Based on Richard Yates' 1961 novel, Revolutionary Road is a cautionary tale against getting stuck in the suburbs with only vague dreams to buoy you up. It's depressing, and I imagine that if you are actually stuck in the suburbs with only vague dreams to buoy you up, it might be the kind of movie that would make you go home and kill yourself. But for those of us that are lucky enough to have our whole lives ahead of us with no child or mortgage to hold us back, the film's darkness can more or less be shed like be an old coat.
Leonardo DiCaprio and Kate Winslet are back together for another round of tragedy—and once again, they're going down with a sinking ship. Here they play Frank and April Wheeler, a young suburban couple who think themselves above the rat race and the women's circle. In other words, they're convinced they're special—they just haven't figured out how yet.
The film opens on a mediocre-to-bad community theater production of The Petrified Forest, in which April does a mediocre-to-bad job with the lead role. The car ride home is a disaster, and the couple is at an impasse. She wants to mull on her own, he wants to talk it out, and what we get is an articulate screaming match on the side of the road as the Wheelers tear each other—and the life they've made together—apart. The crux of their unhappiness is that they harbor inner dreams of grandeur, but are realizing, before our eyes, that these aspirations are false. They are utterly normal; they are the lame suburban couple that they hate so much. As plans are hatched and desperate attempts to deal with themselves and each other are made, the whole movie—the whole story—is one big fight, really: a fight against each other, against mediocrity, against the circumstances that, chosen or not, led them to this place.
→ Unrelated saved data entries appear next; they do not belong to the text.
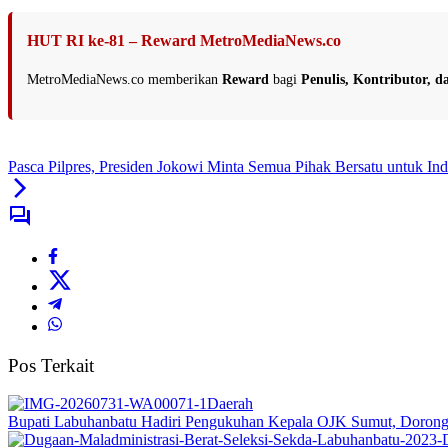
HUT RI ke-81 – Reward MetroMediaNews.co
MetroMediaNews.co memberikan
Reward
bagi
Penulis, Kontributor, 
Pasca Pilpres, Presiden Jokowi Minta Semua Pihak Bersatu untuk In
Pos Terkait
Daerah
Bupati Labuhanbatu Hadiri Pengukuhan Kepala OJK Sumut, Dorong 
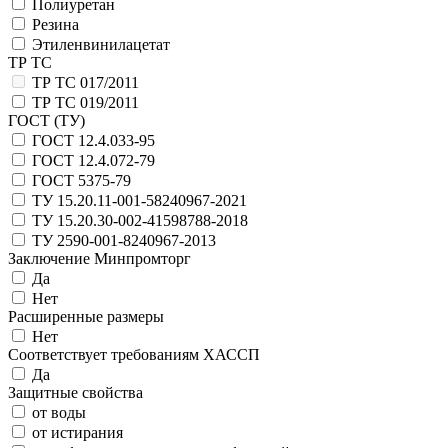
Полиуретан
Резина
Этиленвинилацетат
ТР ТС
ТР ТС 017/2011
ТР ТС 019/2011
ГОСТ (ТУ)
ГОСТ 12.4.033-95
ГОСТ 12.4.072-79
ГОСТ 5375-79
ТУ 15.20.11-001-58240967-2021
ТУ 15.20.30-002-41598788-2018
ТУ 2590-001-8240967-2013
Заключение Минпромторг
Да
Нет
Расширенные размеры
Нет
Соответствует требованиям ХАССП
Да
Защитные свойства
от воды
от истирания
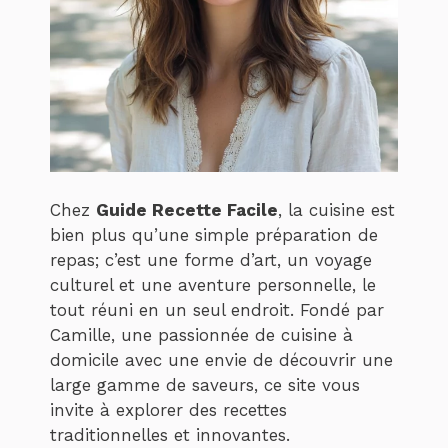
Chez
Guide Recette Facile
, la cuisine est
bien plus qu’une simple préparation de
repas; c’est une forme d’art, un voyage
culturel et une aventure personnelle, le
tout réuni en un seul endroit. Fondé par
Camille, une passionnée de cuisine à
domicile avec une envie de découvrir une
large gamme de saveurs, ce site vous
invite à explorer des recettes
traditionnelles et innovantes.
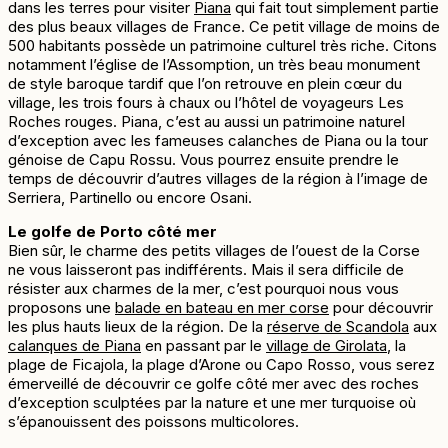
dans les terres pour visiter
Piana
qui fait tout simplement partie
des plus beaux villages de France. Ce petit village de moins de
500 habitants possède un patrimoine culturel très riche. Citons
notamment l’église de l’Assomption, un très beau monument
de style baroque tardif que l’on retrouve en plein cœur du
village, les trois fours à chaux ou l’hôtel de voyageurs Les
Roches rouges. Piana, c’est au aussi un patrimoine naturel
d’exception avec les fameuses calanches de Piana ou la tour
génoise de Capu Rossu. Vous pourrez ensuite prendre le
temps de découvrir d’autres villages de la région à l’image de
Serriera, Partinello ou encore Osani.
Le golfe de Porto côté mer
Bien sûr, le charme des petits villages de l’ouest de la Corse
ne vous laisseront pas indifférents. Mais il sera difficile de
résister aux charmes de la mer, c’est pourquoi nous vous
proposons une
balade en bateau en mer corse
pour découvrir
les plus hauts lieux de la région. De la
réserve de Scandola
aux
calanques de Piana
en passant par le
village de Girolata
, la
plage de Ficajola, la plage d’Arone ou Capo Rosso, vous serez
émerveillé de découvrir ce golfe côté mer avec des roches
d’exception sculptées par la nature et une mer turquoise où
s’épanouissent des poissons multicolores.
As directed by Sam Mendes (American Beauty), Revolutionary Road is fantastic, tragedy and all. I had not read Yates' novel when I saw the film, but I did just after—in some masochistic turn, I couldn't get enough of the Wheelers' messed-up lives. Having read the novel, I see the film as more a complement to the book than a stand-alone project: You can see the movie without knowing anything about the book and love it; I did. But there are many scenes in which Mendes' camera stays on Frank's face—and for all of Leo's heroic acting, you still wonder what he's thinking. There is so much in Yates' book, so much going on inside these characters' heads, tiny observations of life and love and society—things that all inform the film, for sure, but really should be read in their original form. So see the movie and read the book (or read the book and see the movie), and then go find yourself and your passions. Because these two didn't, and it's a catastrophe.